What methods or technologies is Touchstone using to increase efficiency at its oilfields?
The two things we focus on are new types of completion and production techniques that involve different types of pumps, downhaul screens and downhaul assemblies.
We are not trying to create new technology but rather trying to apply proven technology from around the world that has not been tried and implement [these] in Trinidad.

Would EOR methods be more applicable onshore than offshore because of the infrastructure?
Yes, but until Petrotrin becomes more flexible, you will never be able to do that because Petrotrin owns wells everywhere. You cannot have a partial water flooding that Petrotrin’s going to benefit from. They have got to fix [both] the fiscal regime and Petrotrin.
Unfortunately, the regulations in Trinidad are so burdensome that it makes EOR almost impossible at this point. Any type of EOR, whether it is waterflooding, solvents or carbon dioxide, there is no question that that is the next stage for Trinidad.

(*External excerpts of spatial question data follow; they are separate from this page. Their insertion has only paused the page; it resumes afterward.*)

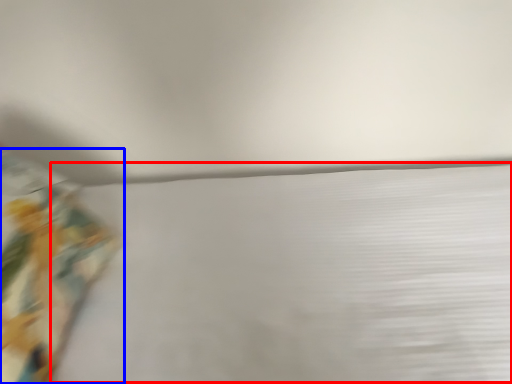
Question: Which point is further to the camera, sheet (highlighted by a red box) or curtain (highlighted by a blue box)?

Choices:
 (A) sheet
 (B) curtain

Answer: (B)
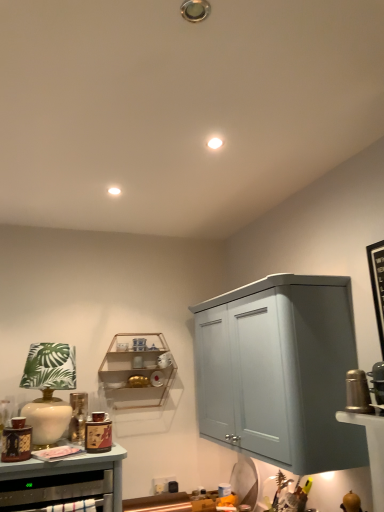
Question: From the image's perspective, is white ceramic table lamp at left under matte brown cabinet at lower left?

What does Touchstone’s global development programme entail for the coming year?
Touchstone’s only producing oil-and-gas assets are in Trinidad. We are not doing anything else or looking elsewhere. We want to be the largest onshore producer in Trinidad. Although Touchstone is a Canadian-based company and was set up with an international focus, we decided to focus on Trinidad. It has [a great deal of] oil in place, and it is where we have put our roots down.
We think we can be a big fish in a small pond in onshore [development]. The opportunity exists and that is what we are striving to [accomplish]. We have not looked anywhere else. We still have a long way to go in Trinidad. At the end of the day, if we were a dividend-paying company based out of Trinidad, as the longest onshore producer, that would be fantastic.

What is Touchstone’s long-term vision and what strategy are you planning to implement to accomplish your targets?
[Our goal is] to become the largest onshore producer besides Petrotrin. If the opportunity came along to do more joint ventures with Petrotrin, we could see a significant upside from that. Their land has been under-capitalised for 40 years.
We are not an offshore player; we want to keep our focus onshore. We are drilling shallow onshore oil wells. We try to allocate 10% of our budget every year to exploration. The rest goes to development drilling. We sell all the oil locally to the refinery.
We are going to be listed on the London stock exchange on June 26. The idea is that we will have access to better capital markets, which means that we will be able to raise additional capital.

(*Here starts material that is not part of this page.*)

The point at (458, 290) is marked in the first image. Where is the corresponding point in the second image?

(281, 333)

What are Touchstone’s ambitions with regard to HSE?
We are trying to be more environmentally responsible. We are trying do a water-disposal well, where we are taking any of our effluents and, instead of releasing them into the environment, we are trying to dispose them back into the formation. The disposal water comes from the reservoir and it is salt water.
Right now, it is getting released into the environment. Best practices everywhere else in the world would be to dispose of it back into the ground, which is what we are trying to do. It is not within the regulations. We are going above and beyond that. One of our internal objectives is that, by the end of 2019, we will have no produced fluids exposed to the environment. All of our properties will hopefully be targeted to be disposed of.
We are trying to stay ahead of the regulations. We would like to be the industry leader in this, but it is frustrating because it is our own money. You do not make any money by doing water disposal. You would think the government would be a little more receptive to it. They are working with us, and it is the first time it has ever been done on the island and it will be a long process to get those regulations done. We have been working on it for two years and have still not received approval. However, we would like to accomplish this over the next 12-18 months.